Brief: The stretch wanted below opens at the line containing "micrograph reveals no" and closes at the line containing "immunohistochemical staining of". Please return it exactly, with no other lines.

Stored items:
════════════════

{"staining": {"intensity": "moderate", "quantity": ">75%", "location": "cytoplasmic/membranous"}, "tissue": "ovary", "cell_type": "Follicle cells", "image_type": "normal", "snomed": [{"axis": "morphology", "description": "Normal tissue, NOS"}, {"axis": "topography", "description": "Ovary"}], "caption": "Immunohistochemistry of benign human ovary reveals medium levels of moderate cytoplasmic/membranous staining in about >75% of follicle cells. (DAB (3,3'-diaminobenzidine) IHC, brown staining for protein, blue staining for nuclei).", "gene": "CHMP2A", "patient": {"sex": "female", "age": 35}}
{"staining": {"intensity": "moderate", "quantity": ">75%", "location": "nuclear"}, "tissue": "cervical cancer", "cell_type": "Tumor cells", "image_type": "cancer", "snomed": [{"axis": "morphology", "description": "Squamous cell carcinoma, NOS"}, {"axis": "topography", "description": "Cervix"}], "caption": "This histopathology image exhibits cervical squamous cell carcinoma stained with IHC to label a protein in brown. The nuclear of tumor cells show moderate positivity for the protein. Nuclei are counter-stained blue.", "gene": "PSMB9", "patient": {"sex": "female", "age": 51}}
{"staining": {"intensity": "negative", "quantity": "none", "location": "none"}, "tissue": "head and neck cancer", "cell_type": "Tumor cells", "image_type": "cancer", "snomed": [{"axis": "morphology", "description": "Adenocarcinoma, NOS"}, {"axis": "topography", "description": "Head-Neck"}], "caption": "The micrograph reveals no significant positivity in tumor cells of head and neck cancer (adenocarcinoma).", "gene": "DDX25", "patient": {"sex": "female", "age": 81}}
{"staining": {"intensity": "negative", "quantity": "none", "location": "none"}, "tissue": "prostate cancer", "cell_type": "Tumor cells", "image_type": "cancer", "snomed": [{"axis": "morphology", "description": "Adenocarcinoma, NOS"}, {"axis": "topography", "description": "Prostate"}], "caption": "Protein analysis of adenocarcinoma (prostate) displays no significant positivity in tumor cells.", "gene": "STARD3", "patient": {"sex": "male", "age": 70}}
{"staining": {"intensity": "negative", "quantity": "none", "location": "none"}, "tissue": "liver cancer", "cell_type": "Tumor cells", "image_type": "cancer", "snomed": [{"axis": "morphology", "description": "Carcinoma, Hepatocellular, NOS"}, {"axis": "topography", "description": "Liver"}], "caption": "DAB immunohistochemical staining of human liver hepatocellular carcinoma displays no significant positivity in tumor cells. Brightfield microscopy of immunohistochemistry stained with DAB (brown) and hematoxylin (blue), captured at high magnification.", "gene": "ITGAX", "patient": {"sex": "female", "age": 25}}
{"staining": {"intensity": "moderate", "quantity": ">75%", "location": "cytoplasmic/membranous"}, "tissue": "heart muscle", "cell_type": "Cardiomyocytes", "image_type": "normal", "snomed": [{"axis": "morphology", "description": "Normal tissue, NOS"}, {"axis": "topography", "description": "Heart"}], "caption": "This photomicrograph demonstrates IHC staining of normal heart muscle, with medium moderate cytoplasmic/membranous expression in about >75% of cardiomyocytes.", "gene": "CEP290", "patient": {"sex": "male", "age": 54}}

════════════════

Result:
{"staining": {"intensity": "negative", "quantity": "none", "location": "none"}, "tissue": "head and neck cancer", "cell_type": "Tumor cells", "image_type": "cancer", "snomed": [{"axis": "morphology", "description": "Adenocarcinoma, NOS"}, {"axis": "topography", "description": "Head-Neck"}], "caption": "The micrograph reveals no significant positivity in tumor cells of head and neck cancer (adenocarcinoma).", "gene": "DDX25", "patient": {"sex": "female", "age": 81}}
{"staining": {"intensity": "negative", "quantity": "none", "location": "none"}, "tissue": "prostate cancer", "cell_type": "Tumor cells", "image_type": "cancer", "snomed": [{"axis": "morphology", "description": "Adenocarcinoma, NOS"}, {"axis": "topography", "description": "Prostate"}], "caption": "Protein analysis of adenocarcinoma (prostate) displays no significant positivity in tumor cells.", "gene": "STARD3", "patient": {"sex": "male", "age": 70}}
{"staining": {"intensity": "negative", "quantity": "none", "location": "none"}, "tissue": "liver cancer", "cell_type": "Tumor cells", "image_type": "cancer", "snomed": [{"axis": "morphology", "description": "Carcinoma, Hepatocellular, NOS"}, {"axis": "topography", "description": "Liver"}], "caption": "DAB immunohistochemical staining of human liver hepatocellular carcinoma displays no significant positivity in tumor cells. Brightfield microscopy of immunohistochemistry stained with DAB (brown) and hematoxylin (blue), captured at high magnification.", "gene": "ITGAX", "patient": {"sex": "female", "age": 25}}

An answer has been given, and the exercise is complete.